(Beginning of Excerpted passage)

What Is the Difference Between LLM-Based and Estimated Values?
Learn how estimated and LLM-based financial values are generated on North Data and why both may appear with an asterisk (*).
What are estimated values?
If a company does not publish certain financial KPIs, North Data may estimate them using available financial information from annual reports and other company data. These estimates are calculated using non-linear regression analysis, taking into account factors such as balance sheet figures, employees, and industry-specific parameters.
For more details on how revenue is estimated, please refer to our Help Center article.
What are LLM-based values?
LLM-based values are extracted automatically from financial reports using Large Language Models (LLMs).
Instead of calculating or forecasting a number, the LLM scans the narrative or free-text sections of annual reports and financial statements and identifies financial figures that are explicitly stated in the narrative text.
This approach allows North Data to identify additional financial figures such as:
-
Revenue
-
Pension provisions
-
Number of employees
How Does This Differ from Traditional NLP (Natural Language Processing)?
In some cases, financial figures appear in narrative sections (e.g. management reports or notes) rather than in structured tables such as the balance sheet or income statement.

(End of Excerpted passage)

> [Prompt A]
For each statement below, say whether it agrees with the help page on estimated and LLM-based values. Answer yes or no, and quote the words from the help page that decide it. (i) Estimated values are calculated using non-linear regression analysis. (ii) LLM-based values are forecasts of figures that the reports do not state. (iii) Pension provisions are among the figures the LLM-based approach can identify.
> [Prompt B]
Continue the help page on estimated and LLM-based values after its last sentence.
The items that follow were taken from a separate source, not from the help page on estimated and LLM-based values.

(Beginning of The data)

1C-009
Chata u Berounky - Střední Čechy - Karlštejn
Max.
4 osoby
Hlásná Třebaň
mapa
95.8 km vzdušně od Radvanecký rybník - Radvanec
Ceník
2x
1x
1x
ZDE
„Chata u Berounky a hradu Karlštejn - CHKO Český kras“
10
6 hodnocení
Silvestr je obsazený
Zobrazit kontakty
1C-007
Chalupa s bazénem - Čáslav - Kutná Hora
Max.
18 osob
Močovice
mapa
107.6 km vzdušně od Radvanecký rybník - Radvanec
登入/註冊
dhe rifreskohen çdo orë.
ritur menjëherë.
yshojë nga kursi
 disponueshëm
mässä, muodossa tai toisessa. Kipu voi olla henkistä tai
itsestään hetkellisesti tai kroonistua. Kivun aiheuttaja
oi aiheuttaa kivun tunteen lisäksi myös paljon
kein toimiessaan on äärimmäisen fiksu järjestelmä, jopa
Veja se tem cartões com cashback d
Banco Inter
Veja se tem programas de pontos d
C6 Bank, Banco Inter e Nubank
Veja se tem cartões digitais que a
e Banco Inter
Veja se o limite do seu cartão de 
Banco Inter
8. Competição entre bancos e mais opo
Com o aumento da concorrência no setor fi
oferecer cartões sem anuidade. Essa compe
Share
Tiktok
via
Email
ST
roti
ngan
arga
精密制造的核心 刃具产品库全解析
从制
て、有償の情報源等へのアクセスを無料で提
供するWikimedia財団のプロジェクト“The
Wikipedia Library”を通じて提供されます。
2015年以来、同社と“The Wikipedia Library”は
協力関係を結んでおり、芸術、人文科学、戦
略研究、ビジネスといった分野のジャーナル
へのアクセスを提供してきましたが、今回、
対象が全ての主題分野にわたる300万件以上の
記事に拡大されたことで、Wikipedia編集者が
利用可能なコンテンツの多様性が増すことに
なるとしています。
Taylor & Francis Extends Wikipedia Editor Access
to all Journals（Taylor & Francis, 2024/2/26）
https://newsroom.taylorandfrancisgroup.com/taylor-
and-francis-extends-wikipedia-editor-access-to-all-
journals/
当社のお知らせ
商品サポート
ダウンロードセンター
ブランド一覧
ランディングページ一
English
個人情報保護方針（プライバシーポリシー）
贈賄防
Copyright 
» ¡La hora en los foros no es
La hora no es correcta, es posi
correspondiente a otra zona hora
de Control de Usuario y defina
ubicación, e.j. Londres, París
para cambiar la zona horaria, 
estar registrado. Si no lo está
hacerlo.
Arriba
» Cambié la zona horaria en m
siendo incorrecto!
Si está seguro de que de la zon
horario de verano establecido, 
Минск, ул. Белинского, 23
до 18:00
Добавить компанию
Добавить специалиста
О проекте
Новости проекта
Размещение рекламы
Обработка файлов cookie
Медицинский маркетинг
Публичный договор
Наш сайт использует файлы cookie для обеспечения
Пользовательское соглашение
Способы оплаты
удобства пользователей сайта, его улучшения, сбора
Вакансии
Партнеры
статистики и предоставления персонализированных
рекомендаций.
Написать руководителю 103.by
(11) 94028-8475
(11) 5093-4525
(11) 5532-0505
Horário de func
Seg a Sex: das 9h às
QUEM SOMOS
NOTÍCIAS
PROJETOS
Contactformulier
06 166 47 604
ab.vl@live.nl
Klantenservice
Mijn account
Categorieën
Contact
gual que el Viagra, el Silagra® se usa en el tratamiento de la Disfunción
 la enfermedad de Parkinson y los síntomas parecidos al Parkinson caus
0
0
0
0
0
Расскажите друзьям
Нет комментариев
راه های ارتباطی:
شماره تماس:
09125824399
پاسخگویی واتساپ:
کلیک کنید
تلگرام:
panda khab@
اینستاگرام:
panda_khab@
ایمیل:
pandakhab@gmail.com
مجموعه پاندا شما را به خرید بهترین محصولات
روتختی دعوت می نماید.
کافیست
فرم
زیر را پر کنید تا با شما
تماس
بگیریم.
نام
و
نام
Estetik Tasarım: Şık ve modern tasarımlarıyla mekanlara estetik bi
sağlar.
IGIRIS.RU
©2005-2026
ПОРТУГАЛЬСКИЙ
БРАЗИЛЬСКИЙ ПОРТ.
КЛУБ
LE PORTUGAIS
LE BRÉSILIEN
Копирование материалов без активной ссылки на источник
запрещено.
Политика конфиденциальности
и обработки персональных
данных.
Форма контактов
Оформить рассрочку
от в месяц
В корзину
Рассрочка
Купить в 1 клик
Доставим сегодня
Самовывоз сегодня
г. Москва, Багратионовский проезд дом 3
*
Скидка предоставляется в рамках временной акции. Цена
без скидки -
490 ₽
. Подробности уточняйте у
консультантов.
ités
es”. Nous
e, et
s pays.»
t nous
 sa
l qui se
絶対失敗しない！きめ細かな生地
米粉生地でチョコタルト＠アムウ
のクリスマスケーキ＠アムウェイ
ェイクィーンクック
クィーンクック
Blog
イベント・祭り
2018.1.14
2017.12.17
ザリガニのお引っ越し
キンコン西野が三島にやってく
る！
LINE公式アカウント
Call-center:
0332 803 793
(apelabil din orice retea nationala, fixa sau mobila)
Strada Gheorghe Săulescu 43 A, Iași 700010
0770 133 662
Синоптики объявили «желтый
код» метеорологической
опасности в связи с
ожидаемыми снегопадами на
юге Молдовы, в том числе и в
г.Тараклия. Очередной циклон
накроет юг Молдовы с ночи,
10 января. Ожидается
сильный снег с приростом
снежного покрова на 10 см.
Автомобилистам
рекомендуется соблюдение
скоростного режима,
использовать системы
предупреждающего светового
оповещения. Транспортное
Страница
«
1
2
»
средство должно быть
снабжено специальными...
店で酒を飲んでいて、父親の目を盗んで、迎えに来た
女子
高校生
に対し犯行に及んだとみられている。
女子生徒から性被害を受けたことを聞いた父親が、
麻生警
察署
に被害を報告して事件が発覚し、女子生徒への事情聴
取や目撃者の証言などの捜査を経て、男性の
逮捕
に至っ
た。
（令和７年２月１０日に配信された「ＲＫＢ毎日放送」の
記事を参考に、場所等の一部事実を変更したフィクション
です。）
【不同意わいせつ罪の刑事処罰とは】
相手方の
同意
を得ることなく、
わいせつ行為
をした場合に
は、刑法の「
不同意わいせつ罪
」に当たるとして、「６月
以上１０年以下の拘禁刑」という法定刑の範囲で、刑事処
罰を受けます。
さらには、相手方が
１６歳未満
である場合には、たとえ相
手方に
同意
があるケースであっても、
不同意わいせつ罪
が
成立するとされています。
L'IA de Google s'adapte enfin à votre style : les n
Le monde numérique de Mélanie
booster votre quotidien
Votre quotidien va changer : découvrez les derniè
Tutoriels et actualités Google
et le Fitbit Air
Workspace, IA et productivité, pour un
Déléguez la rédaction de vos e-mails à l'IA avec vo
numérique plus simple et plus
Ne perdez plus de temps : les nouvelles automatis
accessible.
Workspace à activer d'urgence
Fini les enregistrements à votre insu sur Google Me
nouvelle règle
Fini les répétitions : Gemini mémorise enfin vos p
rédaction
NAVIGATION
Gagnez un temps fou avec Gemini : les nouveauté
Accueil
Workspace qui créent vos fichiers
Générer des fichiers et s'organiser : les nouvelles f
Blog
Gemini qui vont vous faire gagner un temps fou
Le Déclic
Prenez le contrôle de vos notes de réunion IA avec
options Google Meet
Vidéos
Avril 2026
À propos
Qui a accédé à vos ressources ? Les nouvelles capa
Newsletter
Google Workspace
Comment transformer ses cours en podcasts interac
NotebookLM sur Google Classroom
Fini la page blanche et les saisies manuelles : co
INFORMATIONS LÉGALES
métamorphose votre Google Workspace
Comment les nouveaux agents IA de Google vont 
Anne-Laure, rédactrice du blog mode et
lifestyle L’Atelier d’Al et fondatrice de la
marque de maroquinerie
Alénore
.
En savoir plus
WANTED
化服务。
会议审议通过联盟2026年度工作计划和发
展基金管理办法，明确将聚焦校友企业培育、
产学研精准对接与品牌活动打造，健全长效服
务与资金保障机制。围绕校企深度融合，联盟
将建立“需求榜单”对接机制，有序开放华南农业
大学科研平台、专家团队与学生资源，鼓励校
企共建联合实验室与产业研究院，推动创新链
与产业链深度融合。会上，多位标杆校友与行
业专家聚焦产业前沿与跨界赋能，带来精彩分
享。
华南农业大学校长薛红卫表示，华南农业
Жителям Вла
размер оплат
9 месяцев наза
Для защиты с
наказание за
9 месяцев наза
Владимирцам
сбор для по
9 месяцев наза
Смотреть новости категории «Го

(End of The data)

> [Task result A]
(i) Yes: "These estimates are calculated using non-linear regression analysis"
(ii) No: "Instead of calculating or forecasting a number, the LLM scans the narrative or free-text sections of annual reports and financial statements and identifies financial figures that are explicitly stated in the narrative text."
(iii) Yes: "Pension provisions"

> [Task result B]
While classical rule-based NLP may not reliably detect these values, the LLM can identify and extract financial figures even when they are embedded in free text.
For example: If a company mentions its revenue in the explanatory notes of an annual report, the LLM can detect and extract that exact number — even if it does not appear in a clearly structured table format.
Why are both marked with an asterisk (*)?
Both estimated and LLM-based values are marked with an asterisk (*) because they are considered unsafe values or indirect determinations.
This means the value was either:
-
Statistically Calculated or,
-
Automatically Extracted from Free-text.
Hovering the mouse pointer over the asterisk (*) displays additional information about how the value was determined.